On Sun, 2 Jan 2005, Aubrey Jaffer wrote:

> The current state of SRFI-58 is a compromise.  It is likely that none
> of us are completely happy with the choices (I prefer shorter
> prefixes), but SRFI-58 tries to balance the major concerns expressed
> by the participants.

This is hardly a compromise at all.  All that has been done is change a
minor point I mentioned in passing (which I am thankful for you having
fixed), namely the naming scheme of array element representations; now
the syntax is still as complicated -- perhaps even slightly more so --,
not possible to implement based on SRFI 10, and even incompatible with
Common Lisp & SLIB!

> The use of SRFI-10 syntax for Arrays was discussed.  The main
> arguments in favor of SRFI-10 were:
> 
>   SRFI-10 is for Scheme extensions, and thus appropriate for SRFI-47
>   arrays if they are not incorporated into R6RS.
> 
>       My efforts are directed toward making multidimensional arrays
>       part of R6RS.  Multidimensional arrays have been an integral
>       part of computing since before electronic computers.  A supposed
>       general-purpose computer language without multidimensional
>       arrays is an oxymoron.

This is an argument that has been repeatedly cited in the totally wrong
context.  This is an argument for having arrays at all.  What is in
question here is the _syntax_ for arrays.  SRFI 10 is for consistent &
simple extension of Scheme's syntax, which is fundamentally centred
around lists & symbols, but which has nothing to do with arrays at all.
I do not deny that arrays are a very important thing to have.  They
should not, however, completely unnecessarily complicate an otherwise
almost unmarred syntax that is one of the hallmarks of Scheme.  Arrays
are fundamental to computing, yes, but not fundamental to Scheme's
syntax.

>   Literal arrays would not be used often enough to warrant a "#"
>   syntax.
> 
>       Vector constants were thought useful enough that the "#(" syntax
>       was appointed them.  Many of the extant literal vectors
>       (especially nested vectors) could be better expressed as arrays.
>       Some literal nested lists would also be better suited to arrays.
>       Bear@xxxxxxxxx gives some examples uses for literal arrays:
> 
>       [snipped long list of applications for arrays]

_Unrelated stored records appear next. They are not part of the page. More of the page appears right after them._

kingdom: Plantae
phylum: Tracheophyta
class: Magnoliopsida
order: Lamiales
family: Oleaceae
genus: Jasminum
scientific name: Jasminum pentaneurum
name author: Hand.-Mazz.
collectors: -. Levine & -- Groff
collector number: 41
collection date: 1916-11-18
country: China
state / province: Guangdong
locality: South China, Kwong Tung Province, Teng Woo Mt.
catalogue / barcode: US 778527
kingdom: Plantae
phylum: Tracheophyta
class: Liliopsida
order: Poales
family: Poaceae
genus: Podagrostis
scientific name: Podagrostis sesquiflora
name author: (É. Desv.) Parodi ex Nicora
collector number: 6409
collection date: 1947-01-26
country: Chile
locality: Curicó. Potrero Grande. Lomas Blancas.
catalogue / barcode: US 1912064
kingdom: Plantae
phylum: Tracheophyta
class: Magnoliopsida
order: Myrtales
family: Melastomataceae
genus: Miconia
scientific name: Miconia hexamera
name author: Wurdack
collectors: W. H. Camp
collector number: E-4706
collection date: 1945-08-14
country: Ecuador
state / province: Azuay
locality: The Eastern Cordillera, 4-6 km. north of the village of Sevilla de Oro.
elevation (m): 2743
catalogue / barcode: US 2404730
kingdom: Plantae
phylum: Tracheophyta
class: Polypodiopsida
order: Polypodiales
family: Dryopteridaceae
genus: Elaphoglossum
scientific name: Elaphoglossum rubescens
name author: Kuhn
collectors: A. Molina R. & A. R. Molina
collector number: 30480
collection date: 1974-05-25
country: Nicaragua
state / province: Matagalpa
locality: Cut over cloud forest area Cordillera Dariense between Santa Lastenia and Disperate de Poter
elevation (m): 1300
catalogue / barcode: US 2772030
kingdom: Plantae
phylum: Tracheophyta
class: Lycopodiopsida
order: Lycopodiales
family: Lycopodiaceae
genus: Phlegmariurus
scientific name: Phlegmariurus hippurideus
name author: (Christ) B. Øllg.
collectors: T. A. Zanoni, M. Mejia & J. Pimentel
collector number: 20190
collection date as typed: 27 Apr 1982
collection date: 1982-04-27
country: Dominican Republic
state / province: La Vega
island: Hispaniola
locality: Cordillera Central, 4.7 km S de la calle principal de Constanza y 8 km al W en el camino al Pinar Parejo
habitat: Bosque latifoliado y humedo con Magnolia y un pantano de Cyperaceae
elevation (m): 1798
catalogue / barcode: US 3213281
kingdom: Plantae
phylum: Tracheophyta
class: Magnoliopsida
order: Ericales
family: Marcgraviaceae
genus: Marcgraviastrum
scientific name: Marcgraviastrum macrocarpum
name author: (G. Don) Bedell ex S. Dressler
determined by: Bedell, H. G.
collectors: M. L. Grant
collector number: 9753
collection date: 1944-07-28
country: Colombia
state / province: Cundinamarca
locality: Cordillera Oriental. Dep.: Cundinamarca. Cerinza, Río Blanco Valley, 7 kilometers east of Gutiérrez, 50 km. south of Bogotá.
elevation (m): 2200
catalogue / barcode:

I have responded to this already: these are all uses for arrays, but
they have very little to do with _hand-written_ literal arrays, and a
lot of them will involve large data sets that will completely dwarf the
size of the initial few characters of the literal array.  I have also
shown that literal arrays with my proposed syntax do not require many
more columns that bear finds so precious.

>   The proposed "#nA" syntax consumes too much of the precious "#"
>   name-space.
> 
>       The claim is that SRFI-58 would consume ten characters (the ten
>       decimal digits), far more than the single "(" used for vectors.
> 
>       But this accounting is disingenuous.  It is highly unlikely that
>       a one digit "#" code, say "#5" would be registered without
>       including the other digits.  If we consider "#" followed by
>       digits to be a numeric argument to the character following, then
>       only one letter, "A", worth of name-space has been allocated.
>       "#nnn" followed by the letters B-Z and punctuation are all
>       available.

This, too, complicates the syntax unnecessarily.  (For what it's worth,
by the way, I didn't think it was a good idea to introduce the literal
vector syntax back in R2RS.)  Read-time constructors that require
numeric arguments can accept them just as procedures & macros do: as
arguments in a list form, like #,(ARRAY <rank> ...).  There is no good
reason to complicate the syntax as you suggest.